● About this exercise
What is the number of lines below that contain the word "Pretoria"? Give only that number.

● Available data
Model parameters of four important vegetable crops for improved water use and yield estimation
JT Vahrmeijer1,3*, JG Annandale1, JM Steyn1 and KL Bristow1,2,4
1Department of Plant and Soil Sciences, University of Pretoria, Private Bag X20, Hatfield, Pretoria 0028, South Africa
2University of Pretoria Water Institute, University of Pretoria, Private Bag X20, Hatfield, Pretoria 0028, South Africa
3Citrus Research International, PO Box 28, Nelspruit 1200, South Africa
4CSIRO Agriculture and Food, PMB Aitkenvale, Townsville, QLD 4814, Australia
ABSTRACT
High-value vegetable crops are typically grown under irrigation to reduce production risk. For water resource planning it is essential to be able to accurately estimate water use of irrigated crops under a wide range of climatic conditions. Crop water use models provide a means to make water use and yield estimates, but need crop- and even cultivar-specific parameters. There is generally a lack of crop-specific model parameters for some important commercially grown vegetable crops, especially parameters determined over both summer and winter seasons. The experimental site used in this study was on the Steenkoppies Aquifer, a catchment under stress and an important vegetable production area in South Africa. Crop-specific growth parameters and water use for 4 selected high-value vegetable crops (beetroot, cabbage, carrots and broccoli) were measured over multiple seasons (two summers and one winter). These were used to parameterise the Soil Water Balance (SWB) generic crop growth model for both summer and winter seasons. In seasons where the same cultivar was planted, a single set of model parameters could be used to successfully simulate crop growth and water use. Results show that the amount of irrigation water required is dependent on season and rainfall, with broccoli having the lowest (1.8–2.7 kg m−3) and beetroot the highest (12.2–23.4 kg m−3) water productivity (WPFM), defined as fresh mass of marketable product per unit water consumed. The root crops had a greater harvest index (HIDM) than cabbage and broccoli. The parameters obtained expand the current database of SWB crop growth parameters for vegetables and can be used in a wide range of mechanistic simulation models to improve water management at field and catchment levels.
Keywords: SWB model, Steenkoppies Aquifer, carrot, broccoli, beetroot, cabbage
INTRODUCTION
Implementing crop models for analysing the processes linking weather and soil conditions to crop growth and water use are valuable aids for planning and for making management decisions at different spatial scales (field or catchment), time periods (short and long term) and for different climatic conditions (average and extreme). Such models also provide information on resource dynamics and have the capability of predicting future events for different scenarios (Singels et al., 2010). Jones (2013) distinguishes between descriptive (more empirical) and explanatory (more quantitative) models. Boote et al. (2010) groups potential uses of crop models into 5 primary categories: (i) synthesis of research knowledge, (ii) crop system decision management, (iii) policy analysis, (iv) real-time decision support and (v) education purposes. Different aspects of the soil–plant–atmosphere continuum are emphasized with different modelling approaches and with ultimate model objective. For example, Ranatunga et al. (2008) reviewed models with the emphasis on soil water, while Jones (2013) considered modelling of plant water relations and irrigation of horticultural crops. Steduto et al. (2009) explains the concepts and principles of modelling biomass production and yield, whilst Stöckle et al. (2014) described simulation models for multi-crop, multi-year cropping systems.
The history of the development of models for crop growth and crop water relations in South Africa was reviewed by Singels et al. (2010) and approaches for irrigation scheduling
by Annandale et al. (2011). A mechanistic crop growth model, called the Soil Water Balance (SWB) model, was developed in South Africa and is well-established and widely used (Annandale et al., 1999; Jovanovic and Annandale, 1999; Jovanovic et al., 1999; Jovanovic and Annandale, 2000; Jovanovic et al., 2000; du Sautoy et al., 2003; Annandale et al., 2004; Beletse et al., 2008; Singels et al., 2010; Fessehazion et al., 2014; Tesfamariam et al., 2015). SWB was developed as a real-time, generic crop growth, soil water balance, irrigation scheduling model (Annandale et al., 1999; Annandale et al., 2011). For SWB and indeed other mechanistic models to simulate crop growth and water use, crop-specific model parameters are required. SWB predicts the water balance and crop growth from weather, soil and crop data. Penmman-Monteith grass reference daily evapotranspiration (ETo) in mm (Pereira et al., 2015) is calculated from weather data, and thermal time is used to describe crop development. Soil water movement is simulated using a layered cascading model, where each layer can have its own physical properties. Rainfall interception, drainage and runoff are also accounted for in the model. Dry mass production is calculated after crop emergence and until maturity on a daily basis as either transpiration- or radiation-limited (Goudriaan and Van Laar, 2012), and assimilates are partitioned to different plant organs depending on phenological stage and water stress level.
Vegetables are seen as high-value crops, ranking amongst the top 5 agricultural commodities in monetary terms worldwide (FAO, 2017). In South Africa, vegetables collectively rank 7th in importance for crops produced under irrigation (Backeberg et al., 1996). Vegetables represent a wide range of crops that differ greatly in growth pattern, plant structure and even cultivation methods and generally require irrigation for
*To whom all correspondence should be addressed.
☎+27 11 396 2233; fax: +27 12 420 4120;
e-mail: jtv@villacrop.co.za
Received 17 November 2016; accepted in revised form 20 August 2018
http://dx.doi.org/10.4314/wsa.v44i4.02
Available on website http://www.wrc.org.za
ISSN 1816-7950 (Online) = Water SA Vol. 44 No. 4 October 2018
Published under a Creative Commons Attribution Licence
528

● Output of the task
2